● Problem to solve:
Go through the records below and set each one down exactly, leaving out any pictures.

● Extracted material:
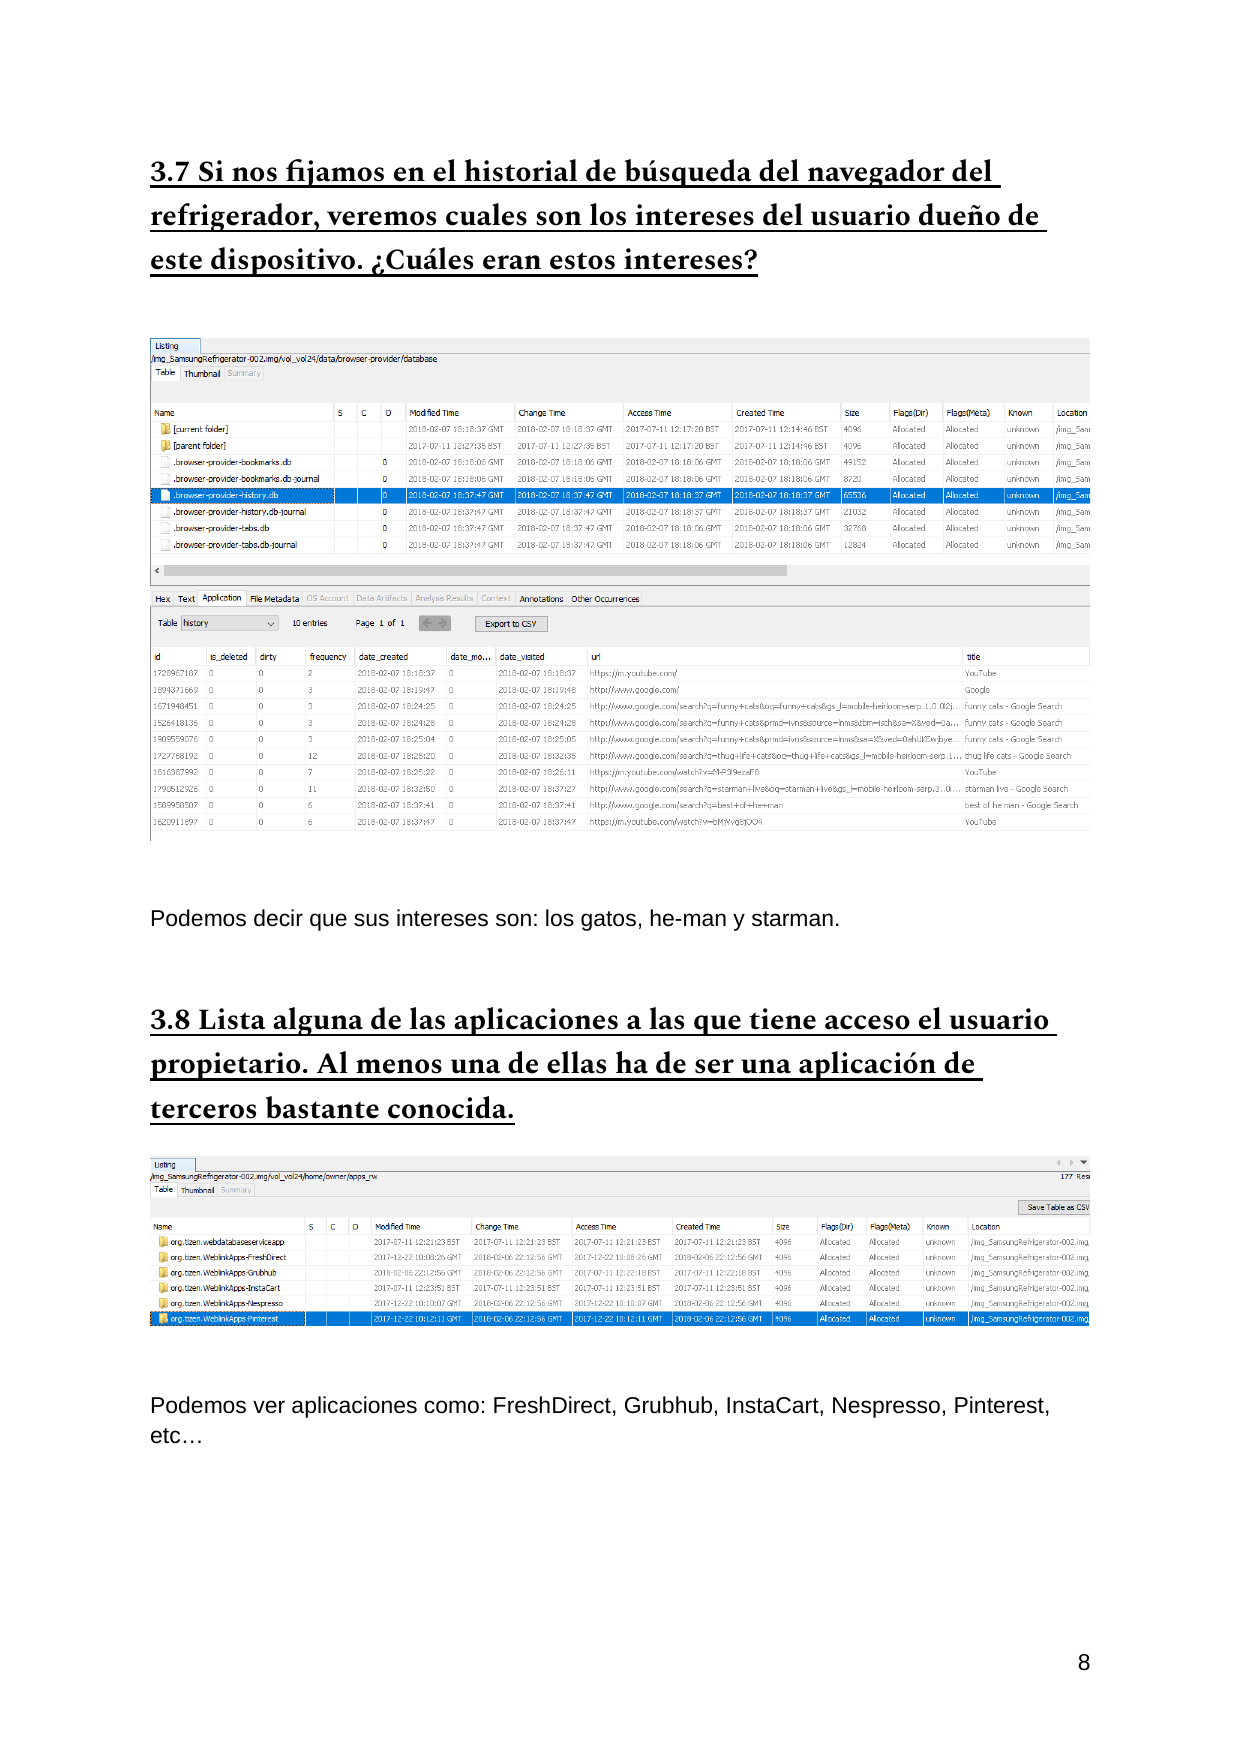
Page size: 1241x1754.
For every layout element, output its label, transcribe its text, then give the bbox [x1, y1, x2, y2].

text Podemos ver aplicaciones como: FreshDirect, Grubhub, InstaCart, Nespresso, Pinterest, etc… [150, 1392, 1090, 1448]
text Podemos decir que sus intereses son: los gatos, he-man y starman. [150, 905, 1090, 931]
subtitle 3.8 Lista alguna de las aplicaciones a las que tiene acceso el usuario propietario. Al menos una de ellas ha de ser una aplicación de terceros bastante conocida. [150, 998, 1090, 1132]
picture [150, 1156, 1091, 1328]
subtitle 3.7 Si nos fijamos en el historial de búsqueda del navegador del refrigerador, veremos cuales son los intereses del usuario dueño de este dispositivo. ¿Cuáles eran estos intereses? [150, 150, 1090, 283]
picture [150, 338, 1091, 841]
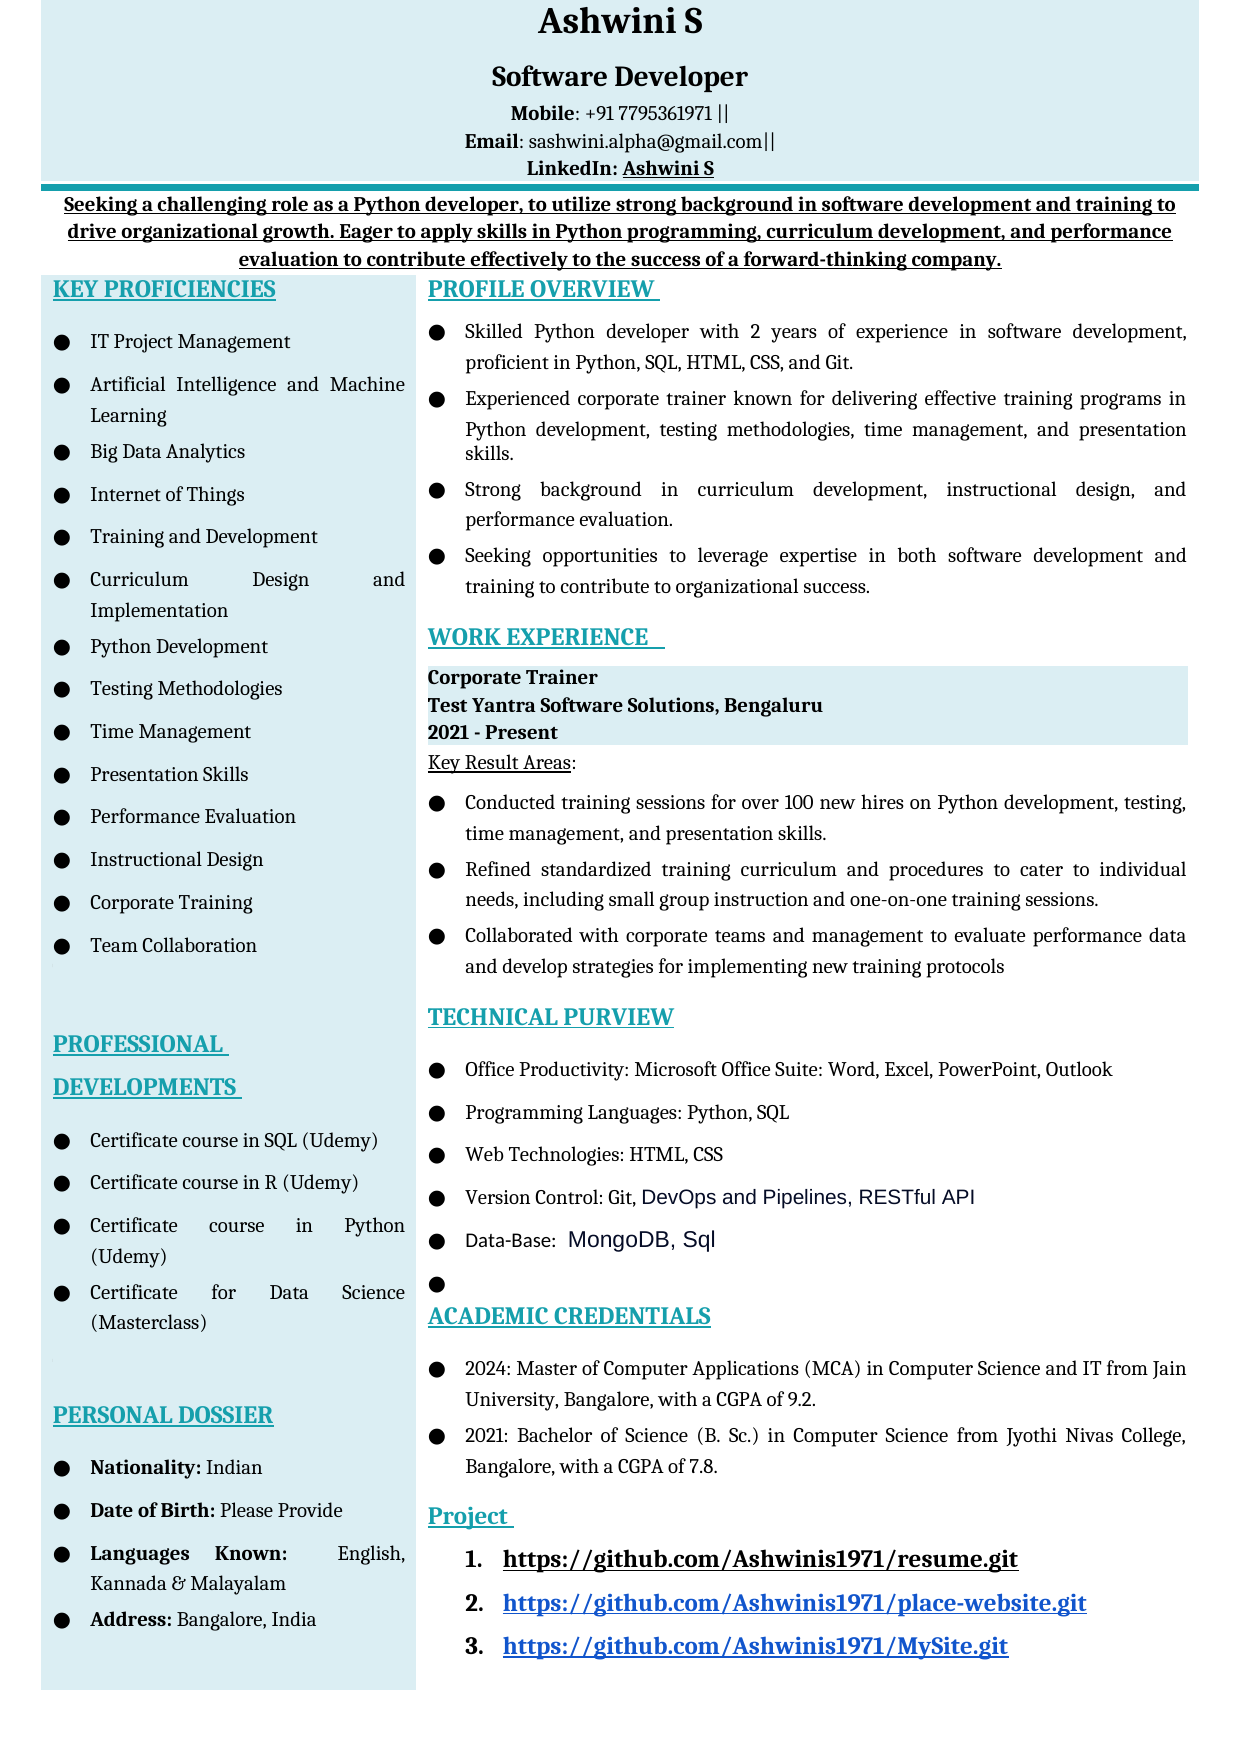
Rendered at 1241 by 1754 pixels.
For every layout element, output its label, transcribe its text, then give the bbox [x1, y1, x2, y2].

text LinkedIn: Ashwini S [41, 157, 1199, 181]
text Ashwini S [41, 0, 1199, 43]
text Software Developer [41, 61, 1199, 94]
text Email: sashwini.alpha@gmail.com|| [41, 129, 1199, 153]
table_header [41, 275, 416, 1690]
text Seeking a challenging role as a Python developer, to utilize strong background in software development and training to drive organizational growth. Eager to apply skills in Python programming, curriculum development, and performance evaluation to contribute effectively to the success of a forward-thinking company. [41, 192, 1199, 271]
text Mobile: +91 7795361971 || [41, 102, 1199, 126]
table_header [416, 275, 1199, 1690]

● Solved problem:
Page size: 1241x1754.
For every layout element, output its label, transcribe its text, then give the bbox [x1, y1, x2, y2].

text Podemos ver aplicaciones como: FreshDirect, Grubhub, InstaCart, Nespresso, Pinterest, etc… [150, 1392, 1090, 1448]
text Podemos decir que sus intereses son: los gatos, he-man y starman. [150, 905, 1090, 931]
subtitle 3.8 Lista alguna de las aplicaciones a las que tiene acceso el usuario propietario. Al menos una de ellas ha de ser una aplicación de terceros bastante conocida. [150, 998, 1090, 1132]
picture [150, 1156, 1091, 1328]
subtitle 3.7 Si nos fijamos en el historial de búsqueda del navegador del refrigerador, veremos cuales son los intereses del usuario dueño de este dispositivo. ¿Cuáles eran estos intereses? [150, 150, 1090, 283]
picture [150, 338, 1091, 841]
Rendered at 1241 by 1754 pixels.
For every layout element, output its label, transcribe its text, then give the bbox [x1, y1, x2, y2].

text LinkedIn: Ashwini S [41, 157, 1199, 181]
text Ashwini S [41, 0, 1199, 43]
text Software Developer [41, 61, 1199, 94]
text Email: sashwini.alpha@gmail.com|| [41, 129, 1199, 153]
table_header [41, 275, 416, 1690]
text Seeking a challenging role as a Python developer, to utilize strong background in software development and training to drive organizational growth. Eager to apply skills in Python programming, curriculum development, and performance evaluation to contribute effectively to the success of a forward-thinking company. [41, 192, 1199, 271]
text Mobile: +91 7795361971 || [41, 102, 1199, 126]
table_header [416, 275, 1199, 1690]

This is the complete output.